## Text excerpt
# Tuscon, AZ Super Bowl Broadcast Interrupted



## Ms. Wicked (Nov 14, 2006)

...by a porn feed! 

What's the world coming to!!!

(The link is to a news article, not porn! :googly: )

http://www.azstarnet.com/sn/fromcomments/278448.php


----------



## RoxyBlue (Oct 6, 2008)

LOL, sounds like the viewers who complained were more upset about missing part of the game than seeing graphic porn


----------



## Spooky1 (Aug 25, 2008)

How come my programs never get interrupted by something interesting like that?


----------



## RoxyBlue (Oct 6, 2008)

And I'll bet it was more entertaining than the half-time show, too.


----------



## Terrormaster (Sep 27, 2007)

Ya know thats funny. Was on Twitter last night during the game and Wil Wheaton swore the announcers were watching porn - Madden just kept talking about penetration and the kept referencing how big the guys on the field were. I told him those guys just weren't watching the same game we were. Now I believe it.


----------



## pyro (Oct 7, 2006)

Ms. Wicked said:


> ...by a porn feed!
> 
> What's the world coming to!!!
> 
> ...


  funny you would mention this


----------



## Sickie Ickie (Jun 20, 2006)

hmmmmmmmmmmm...according to the news article, the "graphic act" sounded like fun.


----------



## Hauntiholik (May 17, 2006)

pyro said:


> funny you would mention this


I wasn't the only one thinking this. Hehehehe!


----------

## The data

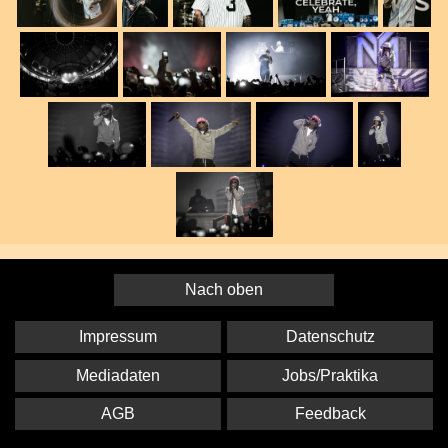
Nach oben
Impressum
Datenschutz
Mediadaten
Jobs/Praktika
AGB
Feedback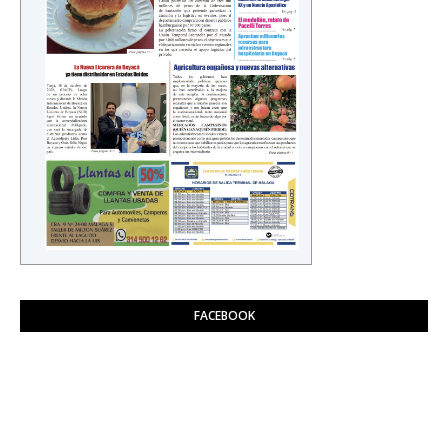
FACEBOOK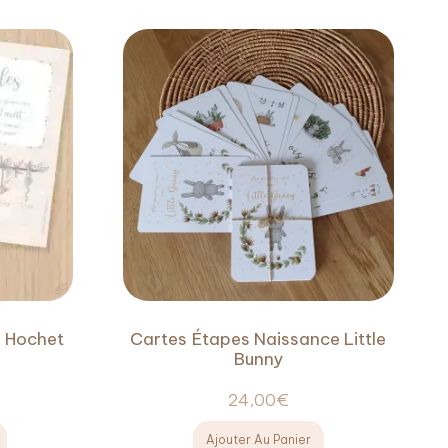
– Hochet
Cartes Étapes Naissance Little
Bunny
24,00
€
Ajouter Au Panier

---

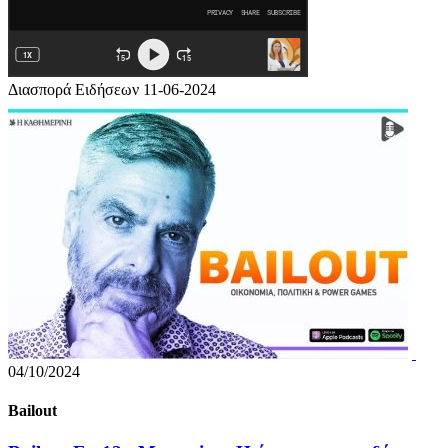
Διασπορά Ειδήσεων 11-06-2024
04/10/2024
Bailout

## Job A
Which usernames posted in the forum thread about the interrupted Super Bowl broadcast? List each one once.
## Job B
Can you repeat the stretch of the forum thread from "## Terrormaster (Sep" through "I believe it." word for word?
The data has no connection to the forum thread.

## Answer section A
Ms. Wicked, RoxyBlue, Spooky1, Terrormaster, pyro, Sickie Ickie, Hauntiholik

## Answer section B
## Terrormaster (Sep 27, 2007)

Ya know thats funny. Was on Twitter last night during the game and Wil Wheaton swore the announcers were watching porn - Madden just kept talking about penetration and the kept referencing how big the guys on the field were. I told him those guys just weren't watching the same game we were. Now I believe it.